### Task objective
Give the listing below again exactly, but without any of its pictures.
+++ Information given +++
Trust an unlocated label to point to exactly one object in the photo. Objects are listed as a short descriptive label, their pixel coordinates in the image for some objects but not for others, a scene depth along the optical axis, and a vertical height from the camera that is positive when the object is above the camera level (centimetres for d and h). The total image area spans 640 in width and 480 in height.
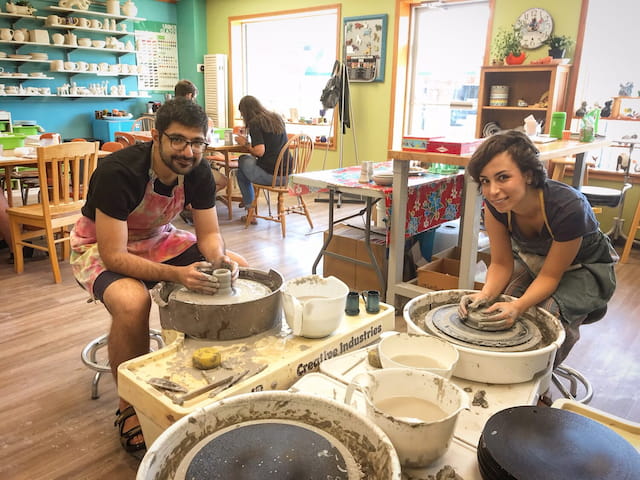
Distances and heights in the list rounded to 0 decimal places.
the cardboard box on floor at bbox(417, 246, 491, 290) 270 -90
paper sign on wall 714 +63
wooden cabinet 434 +14
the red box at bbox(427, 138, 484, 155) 238 -19
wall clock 450 +72
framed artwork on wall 562 +64
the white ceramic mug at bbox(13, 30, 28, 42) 582 +69
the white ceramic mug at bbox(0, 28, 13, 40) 570 +69
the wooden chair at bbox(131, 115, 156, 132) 687 -32
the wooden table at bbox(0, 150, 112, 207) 338 -43
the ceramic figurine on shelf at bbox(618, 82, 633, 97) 424 +18
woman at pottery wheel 145 -43
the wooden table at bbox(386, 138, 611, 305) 239 -51
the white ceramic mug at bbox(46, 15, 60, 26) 602 +89
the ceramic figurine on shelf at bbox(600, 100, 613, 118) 434 +1
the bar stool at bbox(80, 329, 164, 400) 198 -107
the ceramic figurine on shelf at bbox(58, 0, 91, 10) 612 +111
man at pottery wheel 159 -46
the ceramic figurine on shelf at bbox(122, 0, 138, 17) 665 +116
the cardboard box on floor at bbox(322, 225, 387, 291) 301 -91
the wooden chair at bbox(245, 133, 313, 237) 445 -60
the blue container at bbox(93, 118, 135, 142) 666 -38
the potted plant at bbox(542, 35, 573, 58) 433 +55
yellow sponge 112 -56
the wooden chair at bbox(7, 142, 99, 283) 311 -69
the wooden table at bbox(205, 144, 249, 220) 475 -48
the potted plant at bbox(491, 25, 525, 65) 453 +55
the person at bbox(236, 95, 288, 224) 445 -32
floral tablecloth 284 -49
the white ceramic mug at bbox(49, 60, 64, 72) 617 +38
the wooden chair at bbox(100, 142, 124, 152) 431 -40
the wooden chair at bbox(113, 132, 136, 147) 492 -37
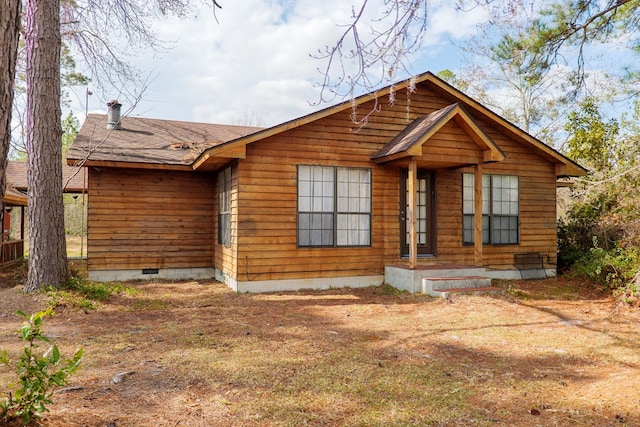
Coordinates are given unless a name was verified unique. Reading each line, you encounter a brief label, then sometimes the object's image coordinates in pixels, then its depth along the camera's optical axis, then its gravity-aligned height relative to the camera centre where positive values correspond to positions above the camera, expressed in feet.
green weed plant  8.77 -3.27
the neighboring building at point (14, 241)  46.74 -2.57
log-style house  30.99 +1.61
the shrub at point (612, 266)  30.04 -3.25
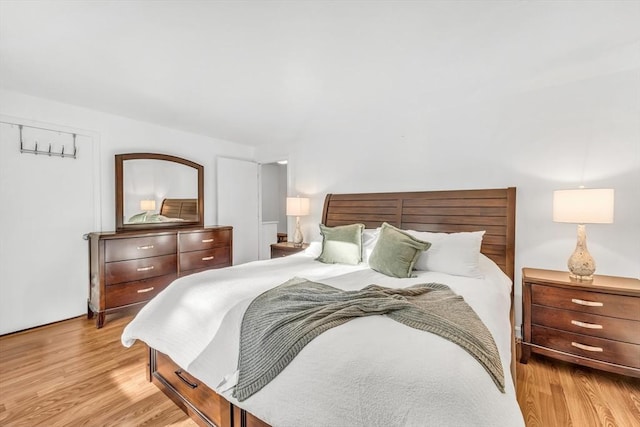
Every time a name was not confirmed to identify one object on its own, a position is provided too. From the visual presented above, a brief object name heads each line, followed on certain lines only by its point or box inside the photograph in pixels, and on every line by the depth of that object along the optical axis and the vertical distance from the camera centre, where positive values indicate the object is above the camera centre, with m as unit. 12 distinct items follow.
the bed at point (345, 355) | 0.93 -0.59
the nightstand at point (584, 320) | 1.94 -0.80
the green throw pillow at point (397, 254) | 2.23 -0.38
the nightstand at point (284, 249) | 3.74 -0.57
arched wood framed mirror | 3.50 +0.16
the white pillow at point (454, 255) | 2.21 -0.38
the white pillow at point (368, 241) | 2.75 -0.35
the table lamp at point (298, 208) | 3.95 -0.04
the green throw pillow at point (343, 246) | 2.69 -0.38
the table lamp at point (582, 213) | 2.01 -0.04
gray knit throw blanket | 1.16 -0.50
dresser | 2.96 -0.67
+++
### Output
Trust an unlocated label to point to exactly one object in the photo. Objects are listed as a short descriptive label, their pixel coordinates in the image for some objects but not for others, a scene depth along the optical axis, and a vertical height from the camera that is positive when the object is above the camera level (centimetres for d and h). The total image area spans 640 in width and 480 in height.
Distances and heights in the list rounded to 0 decimal places.
the cardboard box on floor at bbox(417, 246, 491, 290) 270 -90
paper sign on wall 714 +63
wooden cabinet 434 +14
the red box at bbox(427, 138, 484, 155) 238 -19
wall clock 450 +72
framed artwork on wall 562 +64
the white ceramic mug at bbox(13, 30, 28, 42) 582 +69
the white ceramic mug at bbox(0, 28, 13, 40) 570 +69
the wooden chair at bbox(131, 115, 156, 132) 687 -32
the wooden table at bbox(0, 150, 112, 207) 338 -43
the ceramic figurine on shelf at bbox(618, 82, 633, 97) 424 +18
woman at pottery wheel 145 -43
the wooden table at bbox(386, 138, 611, 305) 239 -51
the white ceramic mug at bbox(46, 15, 60, 26) 602 +89
the ceramic figurine on shelf at bbox(600, 100, 613, 118) 434 +1
the bar stool at bbox(80, 329, 164, 400) 198 -107
the ceramic figurine on shelf at bbox(58, 0, 91, 10) 612 +111
man at pottery wheel 159 -46
the ceramic figurine on shelf at bbox(122, 0, 138, 17) 665 +116
the cardboard box on floor at bbox(322, 225, 387, 291) 301 -91
the wooden chair at bbox(245, 133, 313, 237) 445 -60
the blue container at bbox(93, 118, 135, 142) 666 -38
the potted plant at bbox(542, 35, 573, 58) 433 +55
yellow sponge 112 -56
the wooden chair at bbox(7, 142, 99, 283) 311 -69
the wooden table at bbox(205, 144, 249, 220) 475 -48
the potted plant at bbox(491, 25, 525, 65) 453 +55
the person at bbox(236, 95, 288, 224) 445 -32
floral tablecloth 284 -49
the white ceramic mug at bbox(49, 60, 64, 72) 617 +38
the wooden chair at bbox(100, 142, 124, 152) 431 -40
the wooden chair at bbox(113, 132, 136, 147) 492 -37
Coordinates are given unless a name was verified unique. Reading each line, you encounter a brief label, then sometimes the object's image coordinates in pixels, then its depth along the camera's optical axis, then its gravity-aligned height relative to the camera centre where positive values correspond to positions above the camera, expressed in feet.
green weed plant  8.77 -3.27
the neighboring building at point (14, 241)  46.74 -2.57
log-style house  30.99 +1.61
the shrub at point (612, 266)  30.04 -3.25
Every time a name was not confirmed to identify one object on its own, a position is provided too. From the visual presented above, a brief object name heads each line, followed on certain lines only by its point or box inside the photograph in pixels, and on every line by the depth of that object along the optical axis and the vertical distance from the camera centre, where positive values indicate the object is above the camera centre, with m as unit. 12 distinct items follow.
the bed at point (345, 355) | 0.93 -0.59
the nightstand at point (584, 320) | 1.94 -0.80
the green throw pillow at point (397, 254) | 2.23 -0.38
the nightstand at point (284, 249) | 3.74 -0.57
arched wood framed mirror | 3.50 +0.16
the white pillow at point (454, 255) | 2.21 -0.38
the white pillow at point (368, 241) | 2.75 -0.35
the table lamp at point (298, 208) | 3.95 -0.04
the green throw pillow at point (343, 246) | 2.69 -0.38
the table lamp at point (582, 213) | 2.01 -0.04
gray knit throw blanket | 1.16 -0.50
dresser | 2.96 -0.67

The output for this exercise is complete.